Sorry for the delay in posting. I’m sure you can’t guess where all my time has gone. As an interesting diversion, the fun fact of the day is that pigs have the longest villi in their intestines of any species (according to my professor, at least. There will be fact-checking later.).
Remember way back two months ago when I took that trip to Tennessee? Well, one of the opportunities I had was to tour the Knoxville Zoo with one of the attending veterinarians. This actually proved to be a wise decision because the animals were familiar with her and were therefore willing to interact with us more.
The Knoxville Zoo is actually known for their turtle and tortoise breeding program. Remember those bog turtles at the Tulsa Zoo? Yeah, they breed them here.
These are actually hibernation tubs they put the hatchlings in to get them used to their natural environment. Don’t worry, the fencing is not to keep people out but to prevent raccoons from walking off with a convenient turtle for a snack.

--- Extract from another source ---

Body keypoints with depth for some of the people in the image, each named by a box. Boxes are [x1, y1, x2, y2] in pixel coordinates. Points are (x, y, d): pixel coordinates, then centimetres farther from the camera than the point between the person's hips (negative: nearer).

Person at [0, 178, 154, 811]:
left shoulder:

They had several other species as well, including these star tortoises:
Unfortunately, the Knoxville Zoo suffers from a lack of funding for their reptile facility (which hasn’t been updated since the 1960s), though they were recently awarded a grant that will help them revamp the exhibit. They also boast the largest (by weight) elephant in the United States, but if you look at their giraffe, you may question whether that weight is healthy or not.

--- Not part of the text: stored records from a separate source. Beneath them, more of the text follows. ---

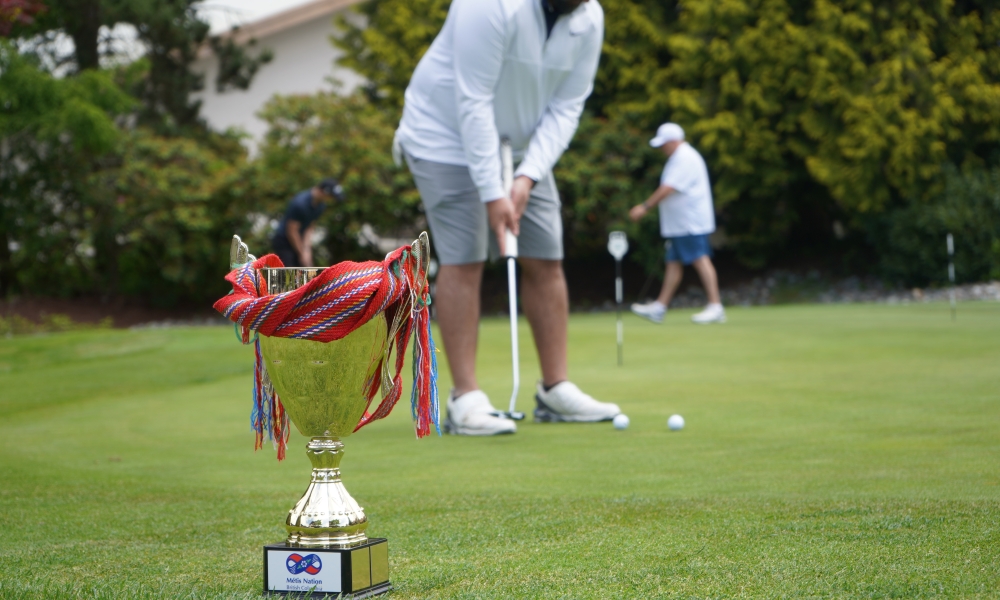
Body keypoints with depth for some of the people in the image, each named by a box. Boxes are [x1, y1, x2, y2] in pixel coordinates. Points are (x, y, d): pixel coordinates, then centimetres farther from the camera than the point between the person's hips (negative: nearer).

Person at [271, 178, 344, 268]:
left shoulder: (320, 205, -3)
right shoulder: (300, 203, -29)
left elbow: (309, 227, 1)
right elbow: (292, 231, -23)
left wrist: (306, 249, -11)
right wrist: (302, 254, -15)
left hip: (299, 241, 8)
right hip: (283, 243, -8)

This is what happens when you let the giraffe go through the drive through too many times. If you can’t see his fat rolls, I recommend clicking the picture for a larger size. The weird thing was that the spring-bok in the pen with him weren’t anywhere near as obese as he was. The meerkats definitely were, though. I guess they spent all the money they got from Meerkat Manor on caviar and foie gras.
The fun thing about our trip was that everybody was friendly. The chimpanzees brought their chairs and toys up to the window to interact with our guide, and the baby red pandas were as roly-poly as you’d expect from seeing just pictures of them. Even the rhinos were friendly, following us as we walked around their enclosure. (Now, I’m not saying friendliness in wild animals is good, but when they’re in a zoo/park and are acting as ambassadors for their species, it’s good that they’re comfortable with the idea of it.)

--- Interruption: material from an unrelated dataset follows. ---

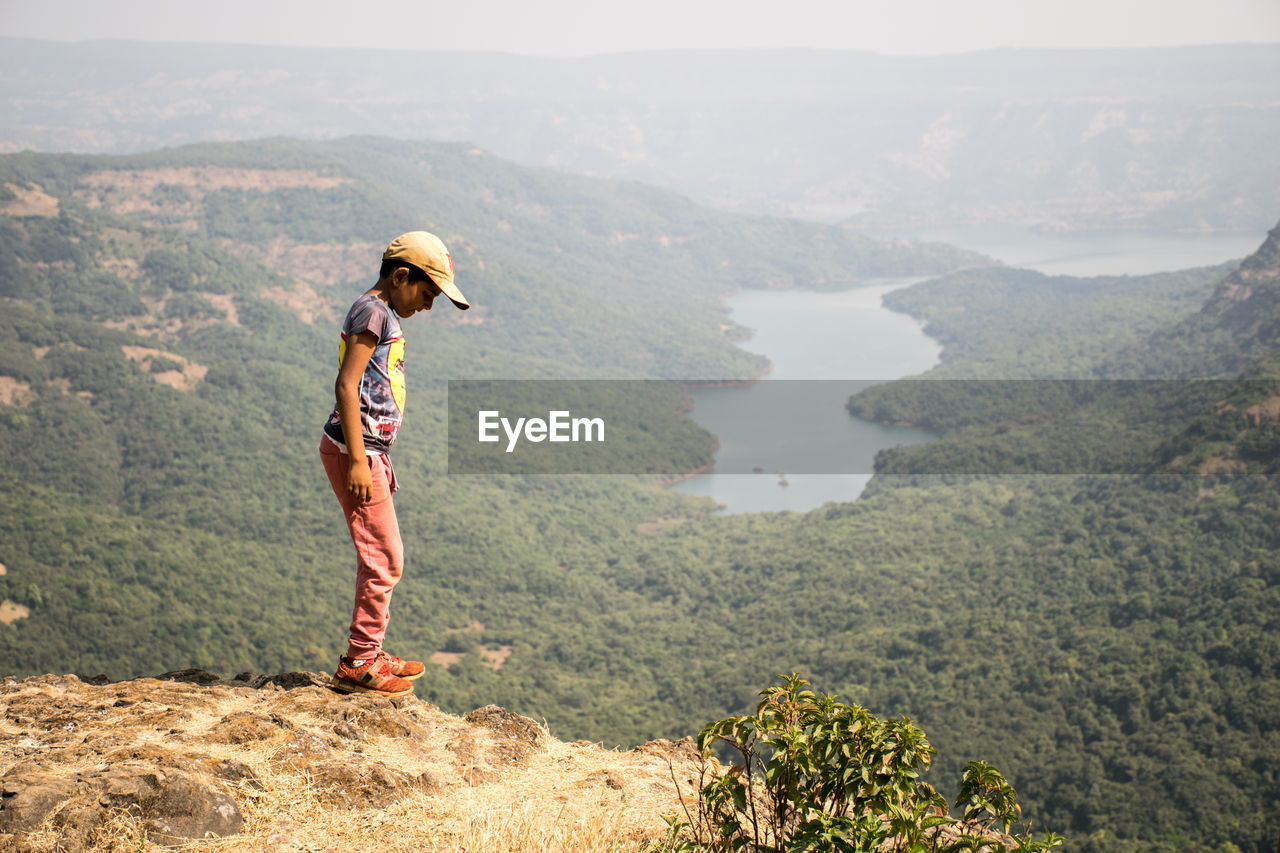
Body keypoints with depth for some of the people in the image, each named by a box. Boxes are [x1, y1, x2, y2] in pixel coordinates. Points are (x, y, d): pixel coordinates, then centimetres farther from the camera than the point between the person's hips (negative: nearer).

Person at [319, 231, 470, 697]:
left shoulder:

This guy, however, was not very friendly.
In fact, he acted like an old codger with kids on his lawn. The zoo has a walk-in enclosure where you can see the red pandas (which the zoo is also known for) close up. However, as soon as this adult saw our group opening the door, he walked up the tree, woke up his companion by gently pawing him, looked at us, then walked straight down the tree headfirst and went inside with his companion following him. What a grouch.
Pandas aside, the zoo is inhabited by workers who obviously love what they do and are suffering from a distinct lack of the money necessary for the upkeep of their facilities. It could do with better information and signage around the enclosures, but, as we had a guide, it was easy to forget that. Change those things and put the giraffe on a treadmill (Hey, petite lap giraffes can do it! Ha!) and this could easily be a pretty great zoo.